Nonostante l’Italia sia rinomata per il tenore di vita e la qualità in ambiti quali l’alimentazione è bene anche ricordare come questa caratteristica/unicità si stia via via ristringendo a luoghi sempre più circoscritti. Restano quindi piccoli rimasugli come baluardi situati in luoghi o residenze nelle zone ben lontane dalle metropoli/grandi città più industrializzate dove le persone entrano costantemente in contatto con salubrità dell’aria spesso pessima e alimenti non propriamente sani per l’organismo poiché spesso trattati eccessivamente con agenti chimici (per garantirne il pieno rendimento estetico e produttivo) o perché provenienti da allevamenti di animali fatti crescere e mantenuti nel modo e con il sostentamento sbagliato (per massimizzare la resa di ogni capo); c’è infatti questa differenza più evidente soprattutto là dove le famiglie tendono all’auto-sostentamento e la qulità dei prodotti è direttamente proporzionale al tipo di approccio utilizzato per il loro ottenimento.
Nel mercato del grossolano, ovvero ovunque la qualità dei prodotti risulta meno incidente sugli acquisti, quelli che sono gli ultimi spiragli di un ritorno alla qualità vengono purtoppo spesso denigrati dagli acquirenti che, vuoi per disponibilità economiche non spesso sufficienti o vuoi per una poca sensibilizzazione in merito, tendono a cercare il risparmio di costo.

Ma cosa comporta tutto ciò?
Per quanto l’azione dell’uno possa sembrare irrilevante il complesso, il susseguirsi di singoli, ha un impatto a catena più che rilevante dapprima causando la progressiva scomparsa dei singoli produttori indipendenti a favore delle compagnie più grandi e delle multinazionali e a seguire con un aumento dell’inquinamento globale. È infatti noto come le differenze nella tipologia di allevamento, mantenimento, coltivazione e gestione tra l’estensività e l’intensività siano abissali, la prima prediligendo più l’aspetto naturale e i metodi di mantenimento sostenibili sia per l’ambiente che per i consumatori e la seconda utilizzando il minimo per dare il massimo e sfruttando al limite le possibilità di un terreno potenziandolo tramite l’implementazione di mezzi impropri.

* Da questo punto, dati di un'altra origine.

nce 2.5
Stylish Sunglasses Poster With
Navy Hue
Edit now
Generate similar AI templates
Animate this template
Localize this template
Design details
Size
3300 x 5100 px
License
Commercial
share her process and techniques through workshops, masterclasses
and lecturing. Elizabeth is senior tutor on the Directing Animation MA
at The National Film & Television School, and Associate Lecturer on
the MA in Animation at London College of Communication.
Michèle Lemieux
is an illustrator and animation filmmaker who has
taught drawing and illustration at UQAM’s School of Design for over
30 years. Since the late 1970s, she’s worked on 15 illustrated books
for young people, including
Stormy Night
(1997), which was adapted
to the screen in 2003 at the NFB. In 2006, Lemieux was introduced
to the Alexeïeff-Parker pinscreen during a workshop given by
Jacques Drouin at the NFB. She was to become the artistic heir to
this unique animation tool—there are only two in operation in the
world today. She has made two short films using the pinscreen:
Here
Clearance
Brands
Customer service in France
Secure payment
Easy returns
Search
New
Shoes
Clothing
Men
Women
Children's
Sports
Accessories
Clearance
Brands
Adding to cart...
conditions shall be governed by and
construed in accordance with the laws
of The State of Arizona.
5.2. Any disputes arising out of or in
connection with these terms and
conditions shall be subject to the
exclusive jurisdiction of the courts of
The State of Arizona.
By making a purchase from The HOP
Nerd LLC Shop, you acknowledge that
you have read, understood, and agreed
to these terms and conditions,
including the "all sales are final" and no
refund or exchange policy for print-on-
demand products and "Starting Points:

Riconosciuto il potenziale problema nascono quindi mezzi di arginazione, si cerca la sensibilizzazione, si prova a dar valore al cambiamento positivo tramite la creazione di categorie, di marchi e di metodi che aiutino le piccole realtà a rialzarsi e a fare la differenza: diventa quasi di moda il bio tra gli acquirenti favorendo così l’agricoltura di nicchia e lo sfruttamento minimo delle risorse (causando così un minore danneggiamento all’ecosistema), escono campagne di sensibilizzazione con lo scopo di migliorare l’ideologia comune per invogliare e convincere le persone al giusto consumo selettivo e al minor spreco e crescono movimenti attivisti per diffondere la cultura del giusto vivere e dell’esistenza sostenibile in più parti del mondo.
Ma non basta..
Così come il film e l’articolo del NYT, tutti quegli avvenimenti che in continuazione accadono nel resto del mondo sono monito di insufficienza ancora radicata nei metodi dato il negazionismo di massa che sovrasta ancora il crescente (se pur a fatica) cambiamrnto e gli incentivi sono ancora scarsi; come se non bastasse alcuni stati, anche maggiori a livello d’importanza, remano contro a queste ideologie sostenendo la via puramente economica rendendo così quasi impossibile il progredire di questo miglioramendo e condannando il futuro nostro e dei prossimi rovinando il pianeta.